A total of 14 studies were included: 12 animal studies and 2 human case reports. Across animal models, seven therapeutic interventions were studied: anti-TNFα, mesenchymal stem cells (MSCs), N-acetylcysteine, tamoxifen, endoplasmic reticulum (ER) stress inhibitors, Solcoseryl gel, and anti-VEGF agents. Infliximab consistently improved retinal ganglion cell (RGC) survival and reduced apoptosis. MSCs, NAC, and TUDCA demonstrated strong anti-inflammatory effects, suppressing cellular infiltration and cytokine expression. ER stress inhibitors and tamoxifen preserved retinal architecture, while Solcoseryl gel offered structural protection but limited anti-inflammatory benefit.
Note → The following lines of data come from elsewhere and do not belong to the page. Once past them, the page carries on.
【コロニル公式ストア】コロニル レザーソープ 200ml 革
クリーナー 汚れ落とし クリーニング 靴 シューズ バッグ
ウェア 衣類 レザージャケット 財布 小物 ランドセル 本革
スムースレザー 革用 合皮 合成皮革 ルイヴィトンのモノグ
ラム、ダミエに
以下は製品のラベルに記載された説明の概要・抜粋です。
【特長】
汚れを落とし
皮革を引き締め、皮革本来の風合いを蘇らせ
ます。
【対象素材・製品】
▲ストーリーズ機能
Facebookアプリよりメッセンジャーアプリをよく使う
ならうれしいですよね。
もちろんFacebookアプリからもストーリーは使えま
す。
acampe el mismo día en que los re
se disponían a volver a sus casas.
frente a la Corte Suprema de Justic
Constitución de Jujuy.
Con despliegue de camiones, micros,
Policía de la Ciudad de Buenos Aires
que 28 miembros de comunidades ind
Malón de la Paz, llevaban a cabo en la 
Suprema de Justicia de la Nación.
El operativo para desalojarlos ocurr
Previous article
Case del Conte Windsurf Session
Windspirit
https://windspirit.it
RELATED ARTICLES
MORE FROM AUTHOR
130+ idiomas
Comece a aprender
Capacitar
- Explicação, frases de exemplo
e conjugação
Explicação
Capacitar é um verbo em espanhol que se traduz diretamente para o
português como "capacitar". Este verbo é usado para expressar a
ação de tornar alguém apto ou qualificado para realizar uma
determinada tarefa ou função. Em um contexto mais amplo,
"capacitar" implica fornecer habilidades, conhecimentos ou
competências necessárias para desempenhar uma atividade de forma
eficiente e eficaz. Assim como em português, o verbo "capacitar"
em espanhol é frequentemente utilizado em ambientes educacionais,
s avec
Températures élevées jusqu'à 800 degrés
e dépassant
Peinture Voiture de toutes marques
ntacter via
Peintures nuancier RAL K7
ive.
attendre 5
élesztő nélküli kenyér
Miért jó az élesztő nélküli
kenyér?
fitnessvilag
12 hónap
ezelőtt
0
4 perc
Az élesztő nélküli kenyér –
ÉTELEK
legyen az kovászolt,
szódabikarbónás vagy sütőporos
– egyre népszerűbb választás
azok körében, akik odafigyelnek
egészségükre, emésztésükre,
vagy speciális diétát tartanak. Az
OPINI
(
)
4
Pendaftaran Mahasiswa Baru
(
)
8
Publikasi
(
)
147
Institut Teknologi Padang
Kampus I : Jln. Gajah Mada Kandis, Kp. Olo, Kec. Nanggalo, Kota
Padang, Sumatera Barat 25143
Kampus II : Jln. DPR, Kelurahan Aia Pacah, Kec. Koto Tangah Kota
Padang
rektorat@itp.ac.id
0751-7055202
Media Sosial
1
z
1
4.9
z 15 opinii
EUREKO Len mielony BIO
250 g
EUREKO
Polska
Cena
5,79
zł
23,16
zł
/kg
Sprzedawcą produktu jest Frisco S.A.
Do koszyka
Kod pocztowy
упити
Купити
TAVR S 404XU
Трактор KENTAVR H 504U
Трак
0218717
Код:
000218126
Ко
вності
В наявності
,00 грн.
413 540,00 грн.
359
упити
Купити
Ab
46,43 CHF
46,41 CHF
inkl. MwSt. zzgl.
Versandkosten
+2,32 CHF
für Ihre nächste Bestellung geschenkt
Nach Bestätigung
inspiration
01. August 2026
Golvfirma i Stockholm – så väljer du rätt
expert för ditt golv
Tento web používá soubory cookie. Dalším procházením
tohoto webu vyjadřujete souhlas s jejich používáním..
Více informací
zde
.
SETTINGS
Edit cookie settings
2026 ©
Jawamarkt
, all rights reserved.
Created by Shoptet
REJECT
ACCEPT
Anti-TNFα and anti-VEGF, either alone or in combination, reduced retinal inflammation and RGC loss, whereas anti-VEGF alone showed limited evidence. Among three human case reports, no posterior segment-directed therapies were administered, and visual outcomes ranged from full recovery to persistent vision loss.

Conclusions

Retinal injury is a significant but under-recognized consequence of severe OAB. Preclinical studies demonstrate that treatments which offer neuroprotective and anti-inflammatory properties mitigate retinal damage in OAB models. However, clinical evidence remains limited. These findings underscore the importance of early retinal evaluation in OAB and highlight the need for future clinical studies to validate and implement effective treatment strategies.